DIBL-hopping scheme utilizes dynamic adjustment of frequency and  $V_{TH}$  through  $V_{DD}$  control depending on the workload of a processor. On the other hand,  $V_{TH}$ -hopping scheme (Section 5.2) is proposed to suppress the active leakage power. In  $V_{TH}$ -hopping,  $V_{TH}$  is controlled by the back-gate bias. If the  $V_{TH}$ -hopping is used, however, the dynamic power cannot be suppressed sufficiently since  $V_{DD}$  is constant. On the other hand, the effectiveness of DIBL-hopping scheme is limited by the DIBL-factor and  $\Delta V_{DD}$ . Then, there is a limit in the effectiveness of reduction of the active leakage power since  $V_{TH}$  is not freely changed. In this section, effectiveness of the  $V_{TH}$ -hopping scheme are compared.

Fig. 5.22 shows the power comparison between  $V_{TH}$ -hopping and DIBL-hopping.  $P_{LEAK}(f_{CLK})/P_{TOTAL}(f_{CLK})$  is the ratio of the active leakage power to the total power when the maximum frequency,  $f_{CLK}$ , is assigned.  $P_{TOTAL}(f_{CLK}/2)/P_{TOTAL}(f_{CLK})$  is the total power when the frequency is set to  $f_{CLK}/2$  and normalized by  $P_{TOTAL}(f_{CLK})$ .

* THE DATA:
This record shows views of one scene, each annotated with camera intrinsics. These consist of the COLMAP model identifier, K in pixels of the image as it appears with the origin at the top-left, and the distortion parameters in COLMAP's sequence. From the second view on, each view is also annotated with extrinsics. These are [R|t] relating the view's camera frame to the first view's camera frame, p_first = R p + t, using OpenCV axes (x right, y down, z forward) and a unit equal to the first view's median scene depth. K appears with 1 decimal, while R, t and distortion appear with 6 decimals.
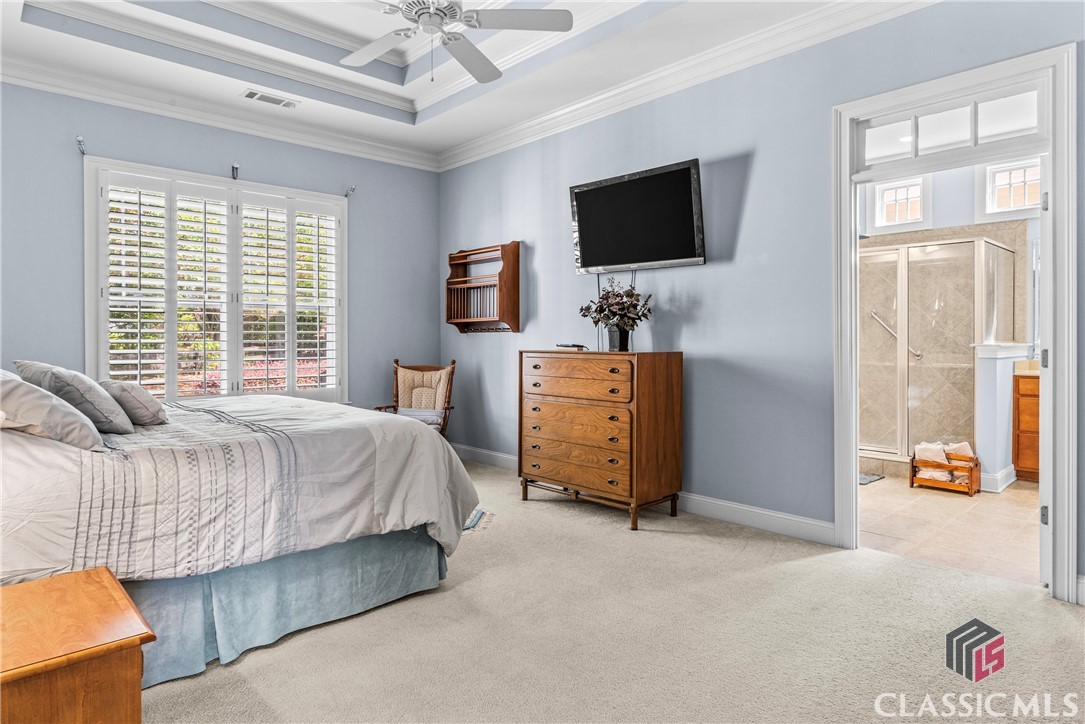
lens RADIAL K [[636.9, 0, 523.1], [0, 636.9, 346.3], [0, 0, 1]] dist [-0.007565, 0.000869]
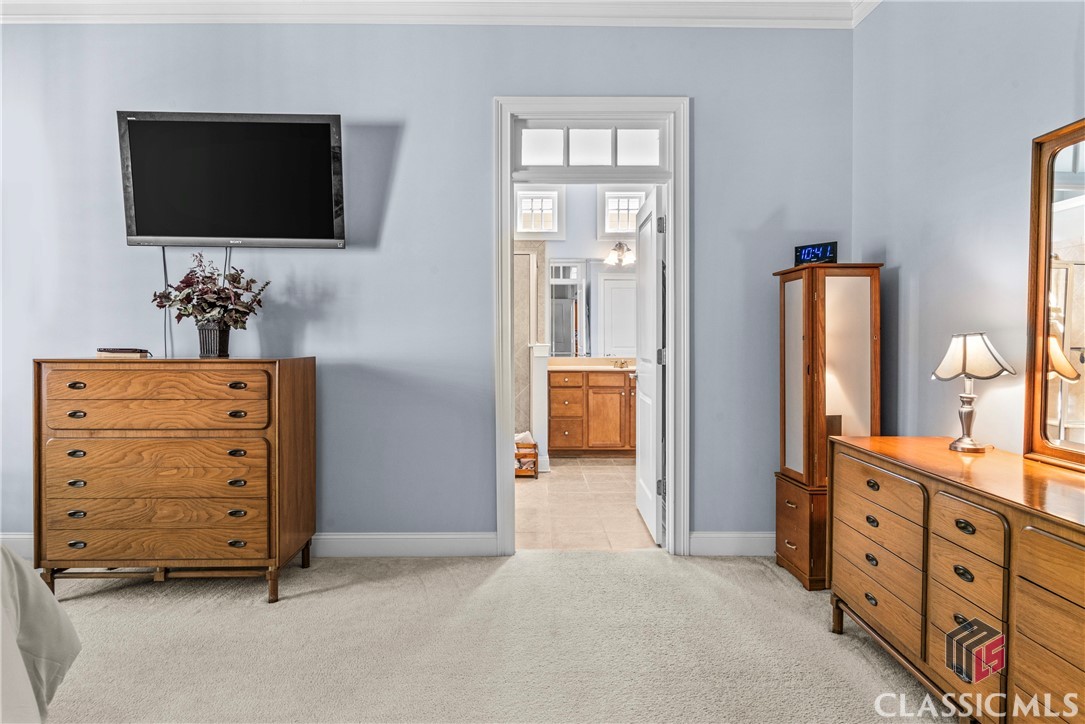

* EXERCISE: Transcribe the part of the DIBL-hopping excerpt above that starts at "DIBL-hopping scheme utilizes" and ends at "scheme are compared.".

* YOUR SOLUTION:
DIBL-hopping scheme utilizes dynamic adjustment of frequency and  $V_{TH}$  through  $V_{DD}$  control depending on the workload of a processor. On the other hand,  $V_{TH}$ -hopping scheme (Section 5.2) is proposed to suppress the active leakage power. In  $V_{TH}$ -hopping,  $V_{TH}$  is controlled by the back-gate bias. If the  $V_{TH}$ -hopping is used, however, the dynamic power cannot be suppressed sufficiently since  $V_{DD}$  is constant. On the other hand, the effectiveness of DIBL-hopping scheme is limited by the DIBL-factor and  $\Delta V_{DD}$ . Then, there is a limit in the effectiveness of reduction of the active leakage power since  $V_{TH}$  is not freely changed. In this section, effectiveness of the  $V_{TH}$ -hopping scheme are compared.